The guy was actually offended that I asked and said he had people who made their living doing these things and we would be taking work away from them. He said he really didn’t know of any spots where we could clean up trash or build small check dams. I was mystified.
Another idea was to have my mother come and work with my class several times on writing poetry and ultimately submit student writing to the Iowa Poetry contest. She did and we did. I don’t think I had any students who ended up being published in Lyrical Iowa but don’t remember for sure.
Another one was to try to develop a way of assessing student writing to use as a measure of growth. That was not an easy task and I don’t think I ever came up with anything concrete. I know the sheer volume of writing increased and I suspect the quality did too but didn’t come up with a good way to measure it.
I listed getting the Young People’s Column that I wrote about previously going and that did indeed happen as I explained in that piece.
I listed wanting to keep a daily journal to record happenings, ideas and experiences.
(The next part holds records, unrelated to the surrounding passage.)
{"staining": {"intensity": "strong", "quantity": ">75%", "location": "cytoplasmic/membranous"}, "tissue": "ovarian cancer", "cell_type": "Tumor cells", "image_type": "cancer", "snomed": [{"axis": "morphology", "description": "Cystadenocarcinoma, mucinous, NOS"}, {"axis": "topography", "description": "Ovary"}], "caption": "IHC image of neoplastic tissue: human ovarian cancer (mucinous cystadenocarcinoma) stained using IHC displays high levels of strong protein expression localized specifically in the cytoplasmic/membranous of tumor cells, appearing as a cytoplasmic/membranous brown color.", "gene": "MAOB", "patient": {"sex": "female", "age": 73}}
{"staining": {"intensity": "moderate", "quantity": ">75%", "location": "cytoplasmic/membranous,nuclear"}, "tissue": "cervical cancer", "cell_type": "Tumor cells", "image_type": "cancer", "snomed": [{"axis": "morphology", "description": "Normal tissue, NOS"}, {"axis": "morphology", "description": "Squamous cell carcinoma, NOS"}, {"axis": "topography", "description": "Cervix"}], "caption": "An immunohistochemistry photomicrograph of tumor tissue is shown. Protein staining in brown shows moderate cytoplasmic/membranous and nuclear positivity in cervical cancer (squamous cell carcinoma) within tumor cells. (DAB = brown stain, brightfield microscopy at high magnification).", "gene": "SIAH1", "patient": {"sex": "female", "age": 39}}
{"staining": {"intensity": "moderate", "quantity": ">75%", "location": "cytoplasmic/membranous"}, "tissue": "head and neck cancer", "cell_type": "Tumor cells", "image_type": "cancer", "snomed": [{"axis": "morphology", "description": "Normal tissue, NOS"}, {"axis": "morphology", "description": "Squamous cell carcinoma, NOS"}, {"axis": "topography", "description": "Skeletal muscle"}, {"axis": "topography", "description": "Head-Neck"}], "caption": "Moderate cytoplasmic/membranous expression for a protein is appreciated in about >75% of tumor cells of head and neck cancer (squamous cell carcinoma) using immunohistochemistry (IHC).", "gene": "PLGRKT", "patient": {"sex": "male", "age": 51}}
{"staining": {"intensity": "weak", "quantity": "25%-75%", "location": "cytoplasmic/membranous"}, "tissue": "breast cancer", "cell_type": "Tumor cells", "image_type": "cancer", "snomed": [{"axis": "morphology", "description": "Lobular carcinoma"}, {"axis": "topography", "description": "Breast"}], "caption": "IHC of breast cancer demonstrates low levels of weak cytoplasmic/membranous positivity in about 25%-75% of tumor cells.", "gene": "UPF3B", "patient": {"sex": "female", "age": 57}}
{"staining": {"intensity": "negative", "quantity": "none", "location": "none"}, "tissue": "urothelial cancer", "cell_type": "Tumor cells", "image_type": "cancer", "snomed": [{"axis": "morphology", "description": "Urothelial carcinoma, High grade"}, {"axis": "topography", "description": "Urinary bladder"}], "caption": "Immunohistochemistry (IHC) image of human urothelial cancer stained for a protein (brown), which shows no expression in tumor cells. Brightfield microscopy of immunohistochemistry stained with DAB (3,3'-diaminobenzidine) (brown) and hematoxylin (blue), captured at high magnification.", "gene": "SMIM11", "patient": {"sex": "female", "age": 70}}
Nearly an impossible task but I also planned to have a required journal writing time for the students and thought I could do my journaling during that time, too.
I also listed starting class promptly, reading stories regularly to my students, introducing and encouraging letter writing, utilizing oral reading and writing in the content areas, eliminating the use of the SRA kits, building on the student schemata (what they already knew).
I listed inviting people to come to my classroom and tell us stories, allowing five second think time after asking a question and after the student gave their answer, requiring each student to have a folder for new words, meanings, using it in context. Some other things I listed were utilize Readers Digest “Building Word power” for additional vocabulary building, use a word bank, have a word of the day, plug decoding skills into vocabulary, and there were many more.
Looking back at them now is fascinating. Many of them were successful activities that I used and refined for many years after first writing about them. Others just disappeared or were replaced with something else. Another time I will go into more detail on some of these.